The economic impact of indefinite layoffs will not be felt by auto workers until late this year or early in 1981 due to unemployment benefits. But up to one year of continuing income will not relieve the ordeal for the jobless or potentially heavy losses for communities.

A combination of United Automobile Workers (UAW) supplemental unemployment benefits, state jobless benefits, and federal trade adjustment assistance will assure most auto workers 95 percent of their regular pay in layoffs for as long as one year.

The measures that will provide all but $12.50 of regular weekly wages are "a series of palliatives that run for various periods," according to Howard Paster, UAW's legislative director in Washington. "They provide relief for the short term only. They offer none for the future."

The UAW estimates 220,000 auto workers are idle now.

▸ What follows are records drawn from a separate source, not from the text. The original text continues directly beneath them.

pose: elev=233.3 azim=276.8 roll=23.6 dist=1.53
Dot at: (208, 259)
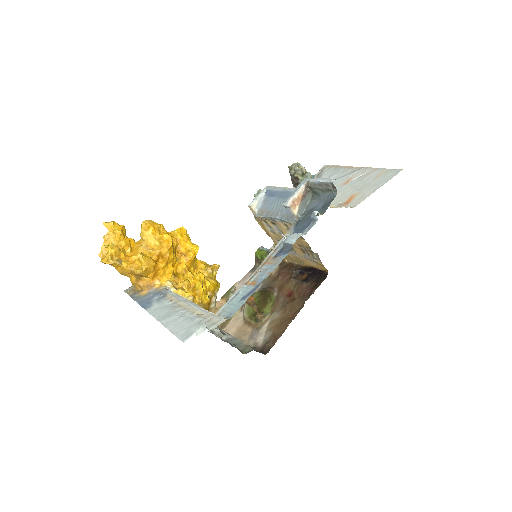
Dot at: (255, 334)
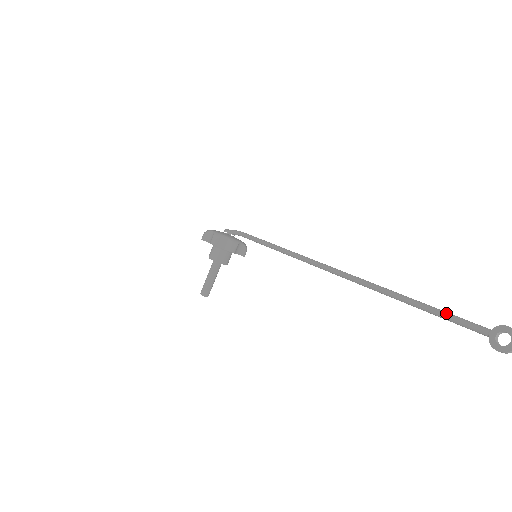
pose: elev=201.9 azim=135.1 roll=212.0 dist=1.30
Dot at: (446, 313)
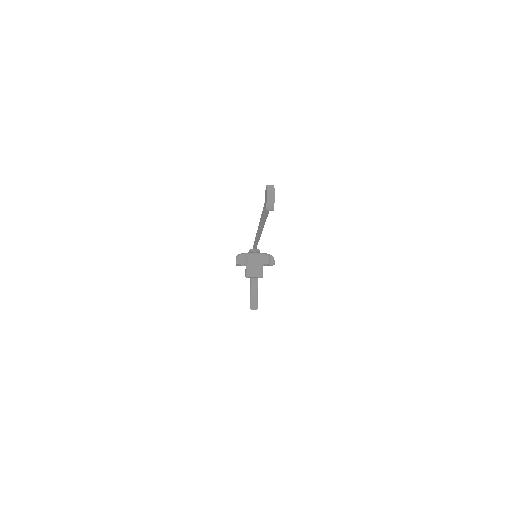
Dot at: occluded
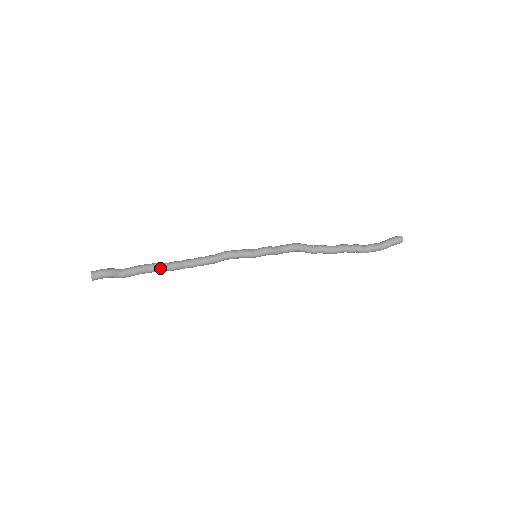
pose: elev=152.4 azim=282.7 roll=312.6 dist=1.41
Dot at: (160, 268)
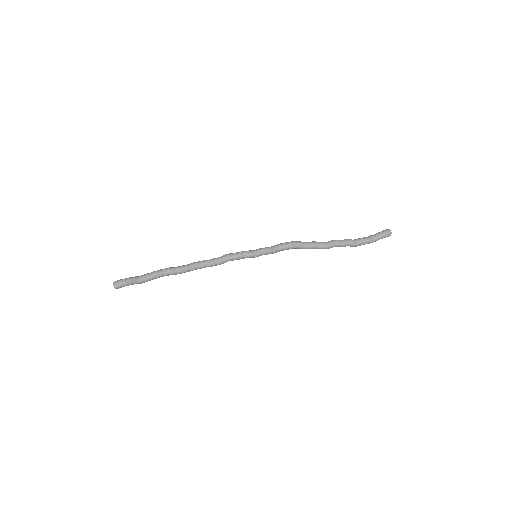
Dot at: (172, 273)
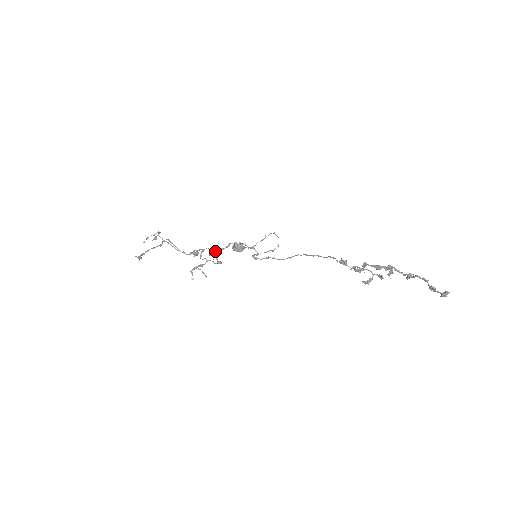
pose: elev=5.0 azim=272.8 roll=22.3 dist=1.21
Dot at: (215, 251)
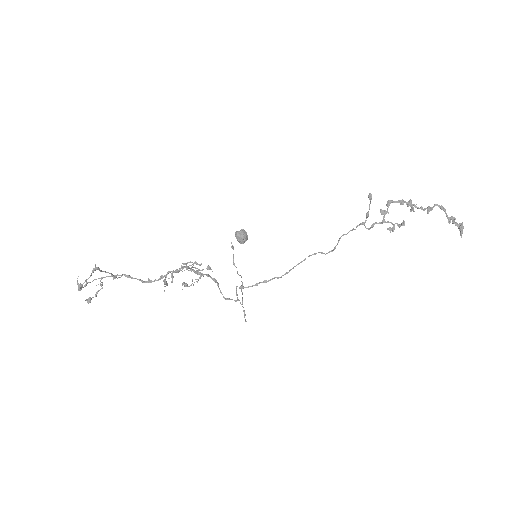
Dot at: (192, 279)
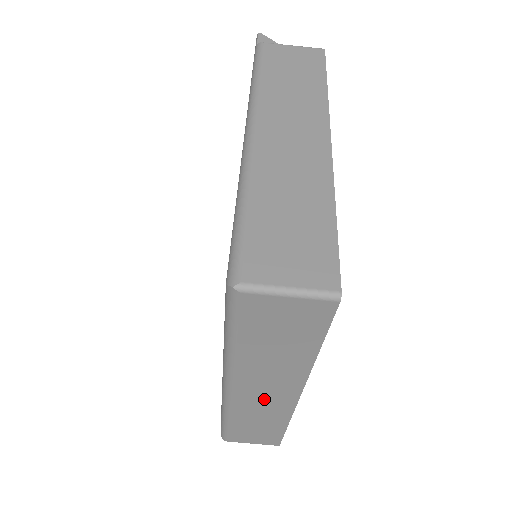
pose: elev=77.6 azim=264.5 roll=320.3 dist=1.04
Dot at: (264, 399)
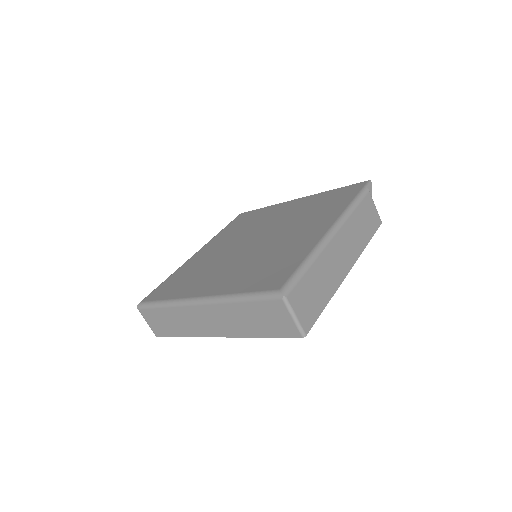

This is the immediate prospect for most of the 4,000 workers idled by the recent Ford assembly plant cutbacks in Mahwah, N.J.:

* They can count on UAW supplemental unemployment benefits, paid from a Ford-UAW reserve fund, that will guarantee most 95 percent of their regular weekly wage. This is payable for up to one year. The guarantee is for the difference between what workers get from other sources and the maximum.

* Because they will be involuntarily jobless, the Mahwah workers will be eligible for state unemployment benefits -- as high as $123 a week in New Jersey and $125 a week in New York.

* The federal trade adjustment program, designed to help companies and workers seriously affected by foreign competition, will pay eligible Mahwah workers benefits for 26 weeks if enrolled in a free retraining program; 80 percent of the costs of a job search, up to a maximum $500; up to 80 percent of relocation expenses, with a $500 limit, and other forms of assistance.